**REQUIRED ACTION:**
Report every line of the data that includes "Depreciation".

+--

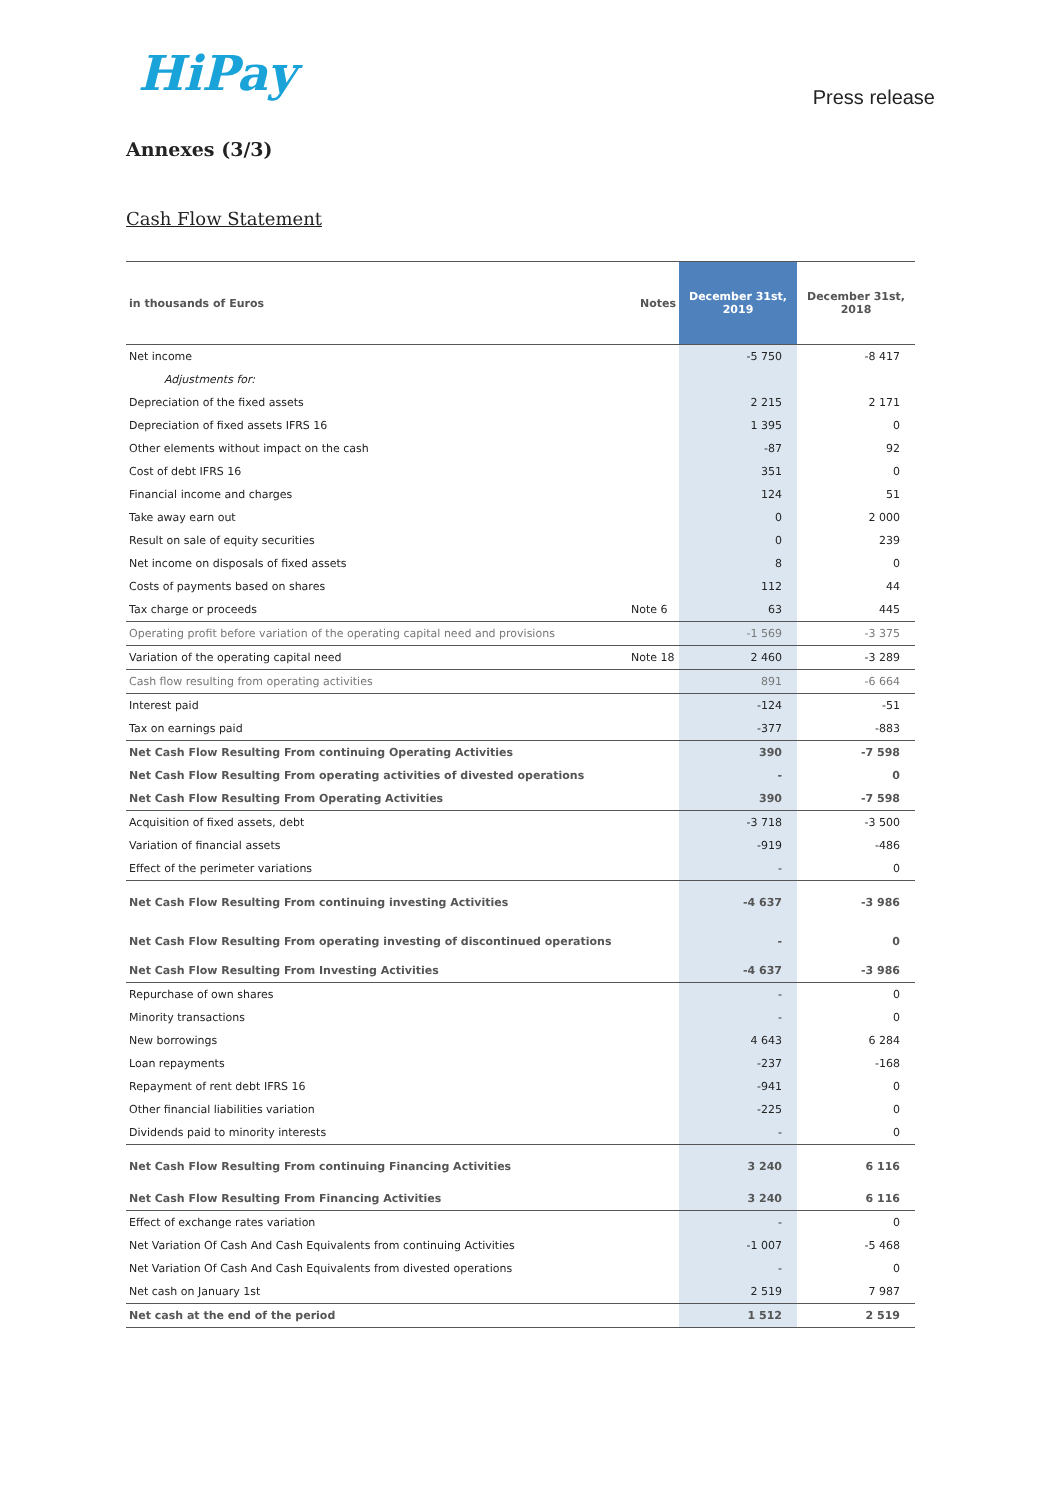HiPay Press release
Annexes (3/3)
Cash Flow Statement
| in thousands of Euros | Notes | December 31st, 2019 | December 31st, 2018 |
| --- | --- | --- | --- |
| Net income | | -5 750 | -8 417 |
| Adjustments for: | | | |
| Depreciation of the fixed assets | | 2 215 | 2 171 |
| Depreciation of fixed assets IFRS 16 | | 1 395 | 0 |
| Other elements without impact on the cash | | -87 | 92 |
| Cost of debt IFRS 16 | | 351 | 0 |
| Financial income and charges | | 124 | 51 |
| Take away earn out | | 0 | 2 000 |
| Result on sale of equity securities | | 0 | 239 |
| Net income on disposals of fixed assets | | 8 | 0 |
| Costs of payments based on shares | | 112 | 44 |
| Tax charge or proceeds | Note 6 | 63 | 445 |
| Operating profit before variation of the operating capital need and provisions | | -1 569 | -3 375 |
| Variation of the operating capital need | Note 18 | 2 460 | -3 289 |
| Cash flow resulting from operating activities | | 891 | -6 664 |
| Interest paid | | -124 | -51 |
| Tax on earnings paid | | -377 | -883 |
| Net Cash Flow Resulting From continuing Operating Activities | | 390 | -7 598 |
| Net Cash Flow Resulting From operating activities of divested operations | | - | 0 |
| Net Cash Flow Resulting From Operating Activities | | 390 | -7 598 |
| Acquisition of fixed assets, debt | | -3 718 | -3 500 |
| Variation of financial assets | | -919 | -486 |
| Effect of the perimeter variations | | - | 0 |
| Net Cash Flow Resulting From continuing investing Activities | | -4 637 | -3 986 |
| Net Cash Flow Resulting From operating investing of discontinued operations | | - | 0 |
| Net Cash Flow Resulting From Investing Activities | | -4 637 | -3 986 |
| Repurchase of own shares | | - | 0 |
| Minority transactions | | - | 0 |
| New borrowings | | 4 643 | 6 284 |
| Loan repayments | | -237 | -168 |
| Repayment of rent debt IFRS 16 | | -941 | 0 |
| Other financial liabilities variation | | -225 | 0 |
| Dividends paid to minority interests | | - | 0 |
| Net Cash Flow Resulting From continuing Financing Activities | | 3 240 | 6 116 |
| Net Cash Flow Resulting From Financing Activities | | 3 240 | 6 116 |
| Effect of exchange rates variation | | - | 0 |
| Net Variation Of Cash And Cash Equivalents from continuing Activities | | -1 007 | -5 468 |
| Net Variation Of Cash And Cash Equivalents from divested operations | | - | 0 |
| Net cash on January 1st | | 2 519 | 7 987 |
| Net cash at the end of the period | | 1 512 | 2 519 |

+--

**RESPONSE AREA:**
| Depreciation of the fixed assets | | 2 215 | 2 171 |
| Depreciation of fixed assets IFRS 16 | | 1 395 | 0 |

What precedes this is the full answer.